These are the key concepts you need to understand to accurately answer the question.

Biased Coins

Biased coins are coins that do not have an equal chance of landing on heads or tails. Unlike fair coins, where the probability of getting heads or tails is 50% each, biased coins are skewed towards one side. In our exercise, we have three biased coins:

• Coin 1 with a probability of heads, \( \frac{1}{3} \).
• Coin 2 with a probability of heads, \( \frac{2}{3} \).
• Coin 3 that always lands on heads, probability of heads equals 1.

When dealing with biased coins, it is important to understand the probabilities associated with each coin separately. The bias influences the outcome of coin tosses, making it crucial to determine which coin we are using when trying to predict results.

Conditional Probability

Conditional probability is the likelihood of an event occurring given that another event has already occurred. It is an essential part of Bayes' theorem and helps us make inferences based on prior events. For example, in the exercise, we want to find the probability of a specific coin given heads are observed in a toss.
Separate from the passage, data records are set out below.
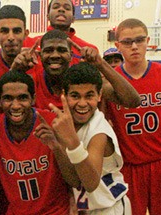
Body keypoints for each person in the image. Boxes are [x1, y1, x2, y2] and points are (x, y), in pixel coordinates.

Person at [0, 71, 76, 214]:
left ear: (33, 99)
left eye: (22, 98)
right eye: (8, 98)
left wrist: (56, 147)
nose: (15, 106)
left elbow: (74, 181)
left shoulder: (53, 123)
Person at [107, 18, 161, 215]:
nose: (134, 46)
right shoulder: (110, 81)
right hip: (129, 166)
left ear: (148, 41)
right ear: (117, 46)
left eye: (140, 40)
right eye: (127, 42)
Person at [50, 63, 132, 214]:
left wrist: (73, 142)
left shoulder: (99, 131)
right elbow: (75, 179)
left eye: (89, 96)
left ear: (99, 95)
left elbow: (91, 183)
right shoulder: (65, 123)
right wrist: (56, 146)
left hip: (111, 209)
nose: (82, 103)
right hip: (89, 209)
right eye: (75, 96)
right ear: (64, 95)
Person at [11, 29, 140, 110]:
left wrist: (101, 64)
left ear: (71, 56)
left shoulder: (84, 80)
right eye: (49, 50)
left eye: (61, 50)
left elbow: (132, 101)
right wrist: (14, 71)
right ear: (40, 56)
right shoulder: (32, 80)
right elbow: (6, 105)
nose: (55, 55)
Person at [23, 0, 98, 65]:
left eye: (67, 8)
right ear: (48, 16)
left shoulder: (89, 50)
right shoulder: (28, 44)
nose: (61, 9)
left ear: (73, 19)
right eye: (56, 7)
We use Bayes' theorem to perform such calculations: \[ P(C_k \mid H) = \frac{P(H \mid C_k) \times P(C_k)}{P(H)} \] Where:

• \( P(C_k \mid H) \) is the probability of coin \( C_k \) given a head outcome.
• \( P(H \mid C_k) \) is the probability of heads given we picked coin \( C_k \).
• \( P(C_k) \) is the prior probability of picking coin \( C_k \).
• \( P(H) \) is the overall probability of observing heads.

Using this setup, we can find insights into which coin is more likely when certain outcomes are observed.

Probability of Multiple Events

The probability of multiple events refers to calculating the likelihood of two or more events happening in succession. In tasks involving coin tossing, it's important to consider the sequence of outcomes. For our biased coins problem, this is evident when assessing probabilities over multiple tosses. For instance, the probability of getting heads twice with one coin, given heads the first time, employs repetition of conditional probabilities as calculated via Bayes' theorem. First, we calculate the probability of the first outcome, then build upon it for subsequent outcomes. Here's an example calculation approach:

• Determine the probability of heads twice: \( P(H \text{ twice}) \)
• Factor in each coin's head sequence probability squared: \( P(H \mid C_k)^2 \)
• Apply results to calculate new probabilities per coin: \( P(C_k \mid H \text{ twice}) \)

Such calculations allow us to see how outcomes evolve with each event and are crucial in scenarios with multiple biased coins.